Average costs in rupees
The biggest advantage of investing in stock funds is owning a stock portfolio with a small amount. One could invest in portfolios of categories – month after month or at regular intervals of choice, perhaps daily, weekly, monthly. When the markets go down you get more units and when the markets go up you get less units. Over a long period, when the markets are rising, your average cost of buying all the units can be well below the then current price (NAV) of the unit, providing you with reasonable gains.
Laddered investments via SIP help us reduce time-related risks. You shouldn’t invest all your money when the market is at historic lows.
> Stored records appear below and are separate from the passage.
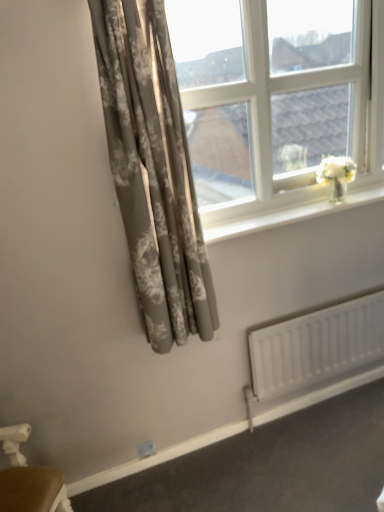
Question: From the image's perspective, does matte gray floral curtain at left appear lower than white glossy window sill at upper center?

Choices:
 (A) no
 (B) yes

Answer: (A)

Question: Is matte gray floral curtain at left located outside white glossy window sill at upper center?

Choices:
 (A) no
 (B) yes

Answer: (B)

Question: Would you say matte gray floral curtain at left contains white glossy window sill at upper center?

Choices:
 (A) no
 (B) yes

Answer: (A)

Question: Can you confirm if matte gray floral curtain at left is smaller than white glossy window sill at upper center?

Choices:
 (A) yes
 (B) no

Answer: (B)

Question: Is matte gray floral curtain at left positioned far away from white glossy window sill at upper center?

Choices:
 (A) no
 (B) yes

Answer: (A)

Question: Relative to clear glass window at upper right, is white matte radiator at lower right in front or behind?

Choices:
 (A) front
 (B) behind

Answer: (B)

Question: Considering the positions of white matte radiator at lower right and clear glass window at upper right in the image, is white matte radiator at lower right taller or shorter than clear glass window at upper right?

Choices:
 (A) tall
 (B) short

Answer: (B)

Question: Is white matte radiator at lower right to the left or to the right of clear glass window at upper right in the image?

Choices:
 (A) right
 (B) left

Answer: (A)

Question: Which is correct: white matte radiator at lower right is inside clear glass window at upper right, or outside of it?

Choices:
 (A) outside
 (B) inside

Answer: (A)

Question: Would you say clear glass window at upper right is inside or outside white glossy window sill at upper center?

Choices:
 (A) inside
 (B) outside

Answer: (B)

Question: In terms of height, does clear glass window at upper right look taller or shorter compared to white glossy window sill at upper center?

Choices:
 (A) short
 (B) tall

Answer: (B)

Question: Considering the positions of clear glass window at upper right and white glossy window sill at upper center in the image, is clear glass window at upper right wider or thinner than white glossy window sill at upper center?

Choices:
 (A) wide
 (B) thin

Answer: (A)

Question: Is clear glass window at upper right bigger or smaller than white glossy window sill at upper center?

Choices:
 (A) big
 (B) small

Answer: (A)

Question: Relative to white matte radiator at lower right, is matte gray floral curtain at left in front or behind?

Choices:
 (A) behind
 (B) front

Answer: (B)

Question: Is matte gray floral curtain at left wider or thinner than white matte radiator at lower right?

Choices:
 (A) wide
 (B) thin

Answer: (A)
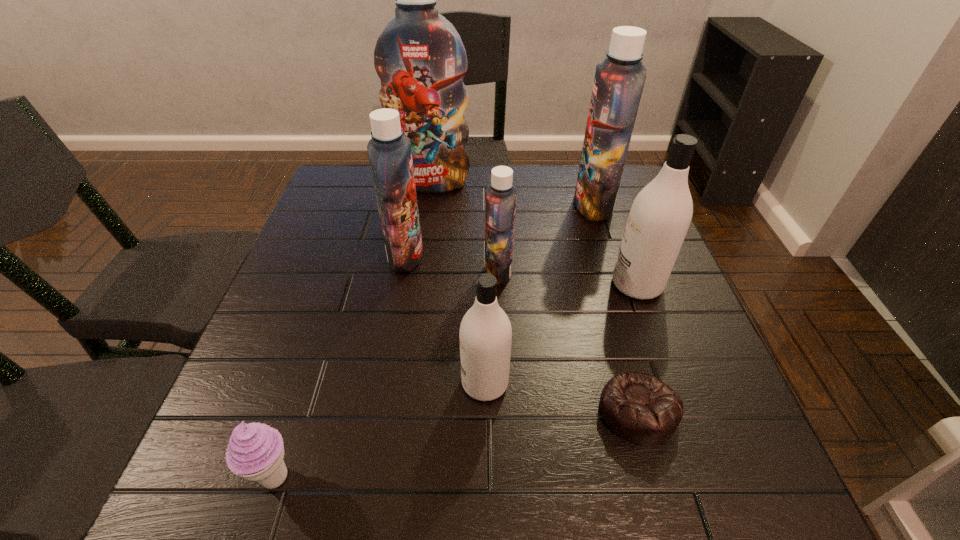
You are a GUI agent. You are given a task and a screenshot of the screen. Output one action in this format:
    pyautogui.click(x=<x>, y=<y>)
    Task: Click on the seventh tallest object
    The width and height of the screenshot is (960, 540).
    Given the screenshot: What is the action you would take?
    pyautogui.click(x=255, y=452)

The image size is (960, 540). In order to click on icecream in this screenshot , I will do `click(255, 452)`.

Locate an element on the screen. This screenshot has height=540, width=960. the shortest object is located at coordinates (640, 408).

You are a GUI agent. You are given a task and a screenshot of the screen. Output one action in this format:
    pyautogui.click(x=<x>, y=<y>)
    Task: Click on the brown beanbag
    This screenshot has height=540, width=960.
    Given the screenshot: What is the action you would take?
    pyautogui.click(x=640, y=408)

The image size is (960, 540). In order to click on free space located on the front label of the biggest blue shampoo in this screenshot , I will do `click(424, 231)`.

At what (x,y) coordinates should I click in order to perform the action: click on vacant area located 0.100m on the front label of the rightmost blue shampoo. Please return your answer as a coordinate pair (x, y). The width and height of the screenshot is (960, 540). Looking at the image, I should click on (539, 205).

Identify the location of vacant space located on the front label of the rightmost blue shampoo. Image resolution: width=960 pixels, height=540 pixels. (510, 205).

You are a GUI agent. You are given a task and a screenshot of the screen. Output one action in this format:
    pyautogui.click(x=<x>, y=<y>)
    Task: Click on the free region located on the front label of the rightmost blue shampoo
    This screenshot has width=960, height=540.
    Given the screenshot: What is the action you would take?
    pyautogui.click(x=507, y=205)

Image resolution: width=960 pixels, height=540 pixels. I want to click on free space located on the front label of the third biggest blue shampoo, so click(x=516, y=255).

Image resolution: width=960 pixels, height=540 pixels. What are the coordinates of `free space located on the front-facing side of the right white shampoo` in the screenshot? It's located at (586, 285).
Opinions are personal: The Author – Anup Bhaiya is the Founder of Money Honey Financial Services Pvt Ltd
Disclaimer: The opinions expressed are those of the author and are personal. TAMPL may or may not subscribe to the same. The opinions expressed in this article/video in no way attempt to predict or time the markets. The opinions expressed are for informational purposes only and do not constitute investment, legal or tax advice. Any action taken by you based on the information contained herein is your sole responsibility and Tata Asset Management will not be liable in any way for the consequences of any such action taken by you. There is no guaranteed or assured return in any of the Tata Mutual Fund schemes.
Investments in mutual funds are subject to market risk, read all plan documents carefully.